Regular Expression Overview

Introduction

Posix regular expressions are used to match or capture portions of a field using wildcards and metacharacters. They are often used for text manipulation tasks. Most of the filters included in Urchin use these expressions to match the data and perform an action when a match is achieved. For instance, an exclude filter is designed to exclude the hit if the regular expression in the filter matches the data contained in the field specified by the filter.
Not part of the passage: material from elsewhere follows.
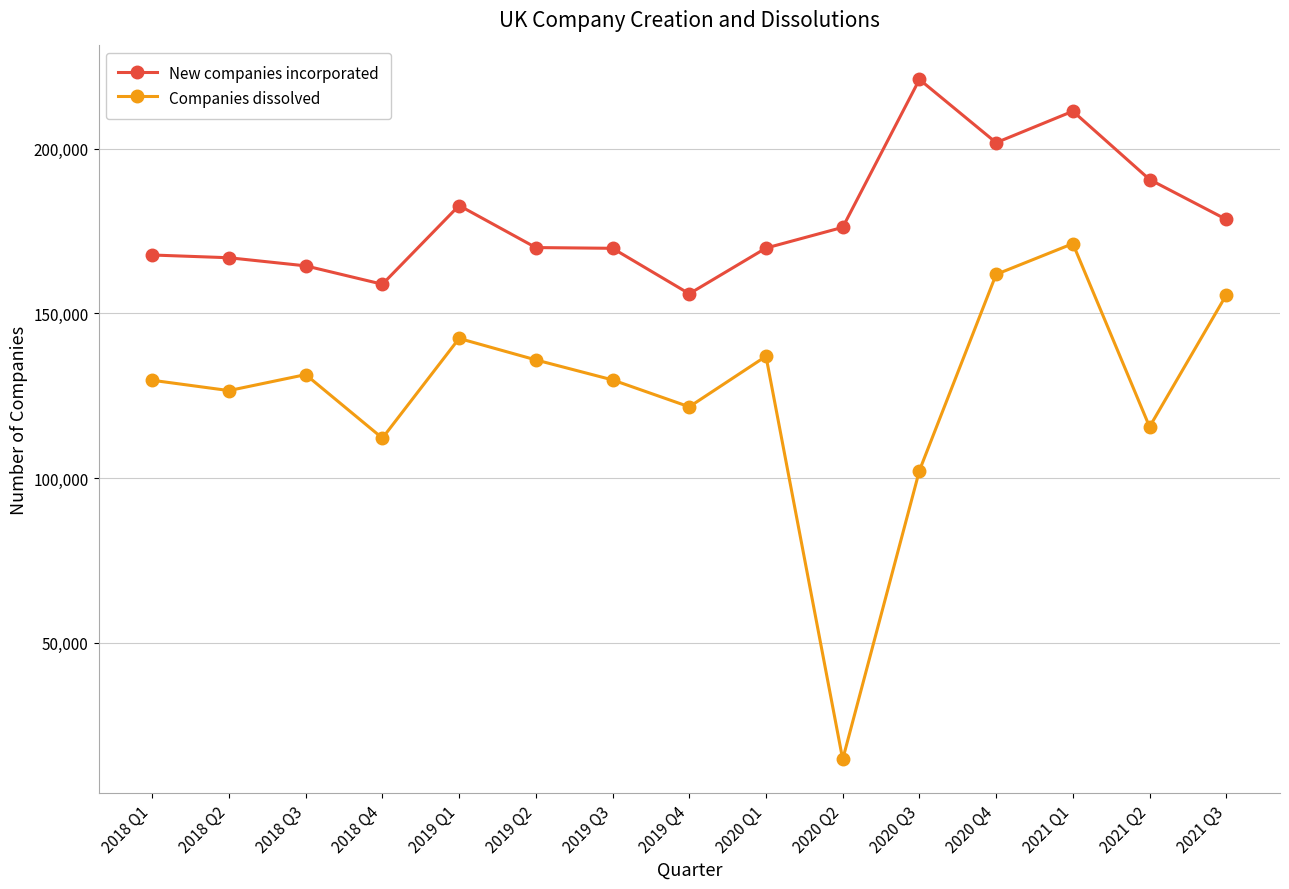

What is the value of the New companies incorporated point at the 7th from the left?

169751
Regular expressions are text strings that contain characters, numbers, and wildcards. A list of common wildcards is contained in the table below. Note that these wildcard characters can be used literally by escaping them with a backslash '\'.

WildcardMeaning
.match any single character
*match zero or more of the previous item
+match one or more of the previous item
?match zero or one of the previous item
()remember contents of parenthesis as item
[]match one item in this list
-create a range in a list
|or
^match to the beginning of the field
$match to the end of the field
\escape any of the above

Tips for Regular Expressions

  1. Make the regular expression as simple as possible. Complex expressions take longer to process or match than simple expressions.
  2. Avoid the use of .* if possible since this expression matches everything and may slow down processing the expression. For instance, if you need to match index.html, use index\.html, not .*index\.html.*
  3. Try to group patterns together when possible. For instance, if you wish to match a file suffix or .gif, .jpg, and .png, use "\.(gif|jpg|png)" not "\.gif|\.jpg|\.png".
  4. Be sure to escape the regular expression wildcards or metacharacters if you wish to match those literal characters.
  5. Use anchors whenever possible. The anchor characters are ^ and $, which match either the beginning or end of an expression. Using these when possible will speed up processing. For instance, to match foo directory in /foo/bar, use ^/foo/ instead of /foo/. Using the ^ will force the expression to match at the beginning and will improve processing speed.